BRIEF —
Please retype all of the data below, word for word.

Saved entries:

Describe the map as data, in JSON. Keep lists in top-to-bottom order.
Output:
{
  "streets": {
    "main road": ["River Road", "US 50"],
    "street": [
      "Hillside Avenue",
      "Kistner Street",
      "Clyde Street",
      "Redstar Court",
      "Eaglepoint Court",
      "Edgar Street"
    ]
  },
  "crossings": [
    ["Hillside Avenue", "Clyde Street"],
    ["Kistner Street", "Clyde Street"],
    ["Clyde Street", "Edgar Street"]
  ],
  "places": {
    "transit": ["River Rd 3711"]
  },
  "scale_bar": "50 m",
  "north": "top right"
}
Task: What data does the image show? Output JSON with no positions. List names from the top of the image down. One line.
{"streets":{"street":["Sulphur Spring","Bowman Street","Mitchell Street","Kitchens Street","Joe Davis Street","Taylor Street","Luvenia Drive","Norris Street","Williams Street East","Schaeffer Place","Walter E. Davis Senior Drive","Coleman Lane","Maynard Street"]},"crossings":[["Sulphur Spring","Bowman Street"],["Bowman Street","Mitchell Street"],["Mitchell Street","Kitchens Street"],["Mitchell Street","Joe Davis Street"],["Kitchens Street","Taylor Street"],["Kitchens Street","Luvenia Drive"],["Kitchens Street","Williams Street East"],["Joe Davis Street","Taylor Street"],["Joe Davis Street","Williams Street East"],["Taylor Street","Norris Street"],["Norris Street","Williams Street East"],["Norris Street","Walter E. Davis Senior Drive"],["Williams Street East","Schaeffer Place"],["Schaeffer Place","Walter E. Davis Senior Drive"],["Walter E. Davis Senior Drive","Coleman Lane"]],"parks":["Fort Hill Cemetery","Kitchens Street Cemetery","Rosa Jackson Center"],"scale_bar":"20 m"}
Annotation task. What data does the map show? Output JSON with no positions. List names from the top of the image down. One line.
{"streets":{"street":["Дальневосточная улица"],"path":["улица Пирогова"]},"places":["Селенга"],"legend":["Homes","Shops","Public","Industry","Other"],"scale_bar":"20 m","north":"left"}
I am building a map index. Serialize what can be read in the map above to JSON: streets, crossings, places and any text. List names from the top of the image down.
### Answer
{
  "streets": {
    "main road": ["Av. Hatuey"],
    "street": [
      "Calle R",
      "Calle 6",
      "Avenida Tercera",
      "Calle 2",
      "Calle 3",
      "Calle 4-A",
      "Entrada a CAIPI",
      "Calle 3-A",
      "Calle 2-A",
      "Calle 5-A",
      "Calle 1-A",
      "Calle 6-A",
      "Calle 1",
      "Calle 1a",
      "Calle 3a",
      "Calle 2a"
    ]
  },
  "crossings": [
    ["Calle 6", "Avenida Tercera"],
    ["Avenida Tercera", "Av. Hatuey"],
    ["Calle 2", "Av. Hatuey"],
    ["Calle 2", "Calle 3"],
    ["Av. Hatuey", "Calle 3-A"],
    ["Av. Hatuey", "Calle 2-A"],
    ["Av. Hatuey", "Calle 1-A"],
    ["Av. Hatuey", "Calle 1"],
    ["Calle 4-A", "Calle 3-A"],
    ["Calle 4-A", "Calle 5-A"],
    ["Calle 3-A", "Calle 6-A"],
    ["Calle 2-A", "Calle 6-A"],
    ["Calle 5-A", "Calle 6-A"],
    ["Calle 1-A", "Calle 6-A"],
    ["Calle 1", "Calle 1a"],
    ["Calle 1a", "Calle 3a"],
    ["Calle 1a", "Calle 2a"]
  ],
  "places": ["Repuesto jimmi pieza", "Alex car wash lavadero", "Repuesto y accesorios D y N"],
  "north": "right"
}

RESULT —
Describe the map as data, in JSON. Keep lists in top-to-bottom order.
Output:
{
  "streets": {
    "main road": ["River Road", "US 50"],
    "street": [
      "Hillside Avenue",
      "Kistner Street",
      "Clyde Street",
      "Redstar Court",
      "Eaglepoint Court",
      "Edgar Street"
    ]
  },
  "crossings": [
    ["Hillside Avenue", "Clyde Street"],
    ["Kistner Street", "Clyde Street"],
    ["Clyde Street", "Edgar Street"]
  ],
  "places": {
    "transit": ["River Rd 3711"]
  },
  "scale_bar": "50 m",
  "north": "top right"
}
Task: What data does the image show? Output JSON with no positions. List names from the top of the image down. One line.
{"streets":{"street":["Sulphur Spring","Bowman Street","Mitchell Street","Kitchens Street","Joe Davis Street","Taylor Street","Luvenia Drive","Norris Street","Williams Street East","Schaeffer Place","Walter E. Davis Senior Drive","Coleman Lane","Maynard Street"]},"crossings":[["Sulphur Spring","Bowman Street"],["Bowman Street","Mitchell Street"],["Mitchell Street","Kitchens Street"],["Mitchell Street","Joe Davis Street"],["Kitchens Street","Taylor Street"],["Kitchens Street","Luvenia Drive"],["Kitchens Street","Williams Street East"],["Joe Davis Street","Taylor Street"],["Joe Davis Street","Williams Street East"],["Taylor Street","Norris Street"],["Norris Street","Williams Street East"],["Norris Street","Walter E. Davis Senior Drive"],["Williams Street East","Schaeffer Place"],["Schaeffer Place","Walter E. Davis Senior Drive"],["Walter E. Davis Senior Drive","Coleman Lane"]],"parks":["Fort Hill Cemetery","Kitchens Street Cemetery","Rosa Jackson Center"],"scale_bar":"20 m"}
Annotation task. What data does the map show? Output JSON with no positions. List names from the top of the image down. One line.
{"streets":{"street":["Дальневосточная улица"],"path":["улица Пирогова"]},"places":["Селенга"],"legend":["Homes","Shops","Public","Industry","Other"],"scale_bar":"20 m","north":"left"}
I am building a map index. Serialize what can be read in the map above to JSON: streets, crossings, places and any text. List names from the top of the image down.
### Answer
{
  "streets": {
    "main road": ["Av. Hatuey"],
    "street": [
      "Calle R",
      "Calle 6",
      "Avenida Tercera",
      "Calle 2",
      "Calle 3",
      "Calle 4-A",
      "Entrada a CAIPI",
      "Calle 3-A",
      "Calle 2-A",
      "Calle 5-A",
      "Calle 1-A",
      "Calle 6-A",
      "Calle 1",
      "Calle 1a",
      "Calle 3a",
      "Calle 2a"
    ]
  },
  "crossings": [
    ["Calle 6", "Avenida Tercera"],
    ["Avenida Tercera", "Av. Hatuey"],
    ["Calle 2", "Av. Hatuey"],
    ["Calle 2", "Calle 3"],
    ["Av. Hatuey", "Calle 3-A"],
    ["Av. Hatuey", "Calle 2-A"],
    ["Av. Hatuey", "Calle 1-A"],
    ["Av. Hatuey", "Calle 1"],
    ["Calle 4-A", "Calle 3-A"],
    ["Calle 4-A", "Calle 5-A"],
    ["Calle 3-A", "Calle 6-A"],
    ["Calle 2-A", "Calle 6-A"],
    ["Calle 5-A", "Calle 6-A"],
    ["Calle 1-A", "Calle 6-A"],
    ["Calle 1", "Calle 1a"],
    ["Calle 1a", "Calle 3a"],
    ["Calle 1a", "Calle 2a"]
  ],
  "places": ["Repuesto jimmi pieza", "Alex car wash lavadero", "Repuesto y accesorios D y N"],
  "north": "right"
}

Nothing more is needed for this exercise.